"Forgiveness is the fragrance the violet sheds on the heel that has crushed it." --Mark Twain
Yep. Another goody by Mark Twain. I make no apologies for overusing him.
If you've read many of my posts, you may notice that I occasionally swing from one mood to another and get...well, bitchy sometimes. Sorry about that. Yes, I'm apologizing for getting grouchy in some posts, particularly about the last one. I won't lie and say character disloyalty doesn't irk me something good but I forgot to mention that the case(s) I was referring to were extreme ones and thus deserved some ranting over.
I love characters and I love their stories. I love reading and escaping and finding other people to relate to fictionally because I don't have to find real people to relate to non-fictionally. I like my hermity ways. A social butterfly, I will never be. And I'm down with that.
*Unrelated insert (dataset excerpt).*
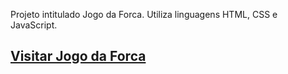 Projeto intitulado Jogo da Forca. Utiliza linguagens HTML, CSS e JavaScript.

## [Visitar Jogo da Forca](https://nuno1alves.github.io/front-end-projects/Jogo%20da%20Forca/)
But back to the topic. I get touchy when people mess with characters. I don't mean that they die or that they're hurt or that someone in the story really screws them over--I actually like a bit of a tortured character. I just hate when I fall in love with a character and the writer falls out of love. I'd give examples but I just can't bring myself to bash on this author. I'm also a firm believer of letting people have their own reading experiences and decide for themselves. Because what I might think is drivel and poor planning, another person feels like they have finally found the person who did it right. And I'm trying to take a page from Bambi and every grandmother on the planet about saying nice things or shutting your yap.
Which leads me to another great quote: "Better to remain silent and be thought a fool than to speak out and remove all doubt." --Abraham Lincoln.
[Before I have a riot on my hands, this quote has been attributed to a great many people, Mark Twain being one of them, but I believe it has its first origins in the bible. Either way, I liked the way the Internet said Lincoln said it and that's what I'm sticking with. To all those who may have said it: Sorry. I chose Lincoln.]
Seriously, L.T., get back on topic! And I just thought of another tangent I could go on already! I must have mixed some Mtn. Dew in with the scrambled eggs this morning. Focus, focus! Hocus Pocus!
And I'm back! I'm cool if a character dies, even one I like a lot because it means I feel for them and that you (as a writer) did your job of making me care. I might not be happy that they're gone and I might not understand why yet (hopefully it will be made clear) but if you choose to kill 'em, I'll still read on. I'm also okay if a character turns out to be a bad guy, a self-sacrificing-hero-who-saves-em-all, or any number of "twisty plot" things.
But I'm not cool with a weedy little spotlight stealer who is suddenly written into the story (and really had no mention prior to this) who miraculously changes the feelings of all the other characters. This little thief then shoves a beloved character down an elevator shaft so that they can be the new favorite. I might like everything about this character's design; their image, their mannerisms, their personality, etc. But I don't like a stealer.
*Possible Contradiction!* I love a vain character. Those ones who know they're awesome and know how to use it to do/get whatever they want. They're SO much fun to write and plot with. But they need to stand on their own and not use another character as a stepladder to steal the show.
Hopefully, I've made myself a little more clear and a little less offensive than the previous post. I wish I could tell you that I'll never be bitchy again but I prefer not to deceive you. Unless I'm trying to throw you off the scent of a particular plot. And even then, I won't outright lie...or will I? Gwa ha ha ha ha!!!!
Yeah, definitely time to lay off the Mtn. Dew eggies.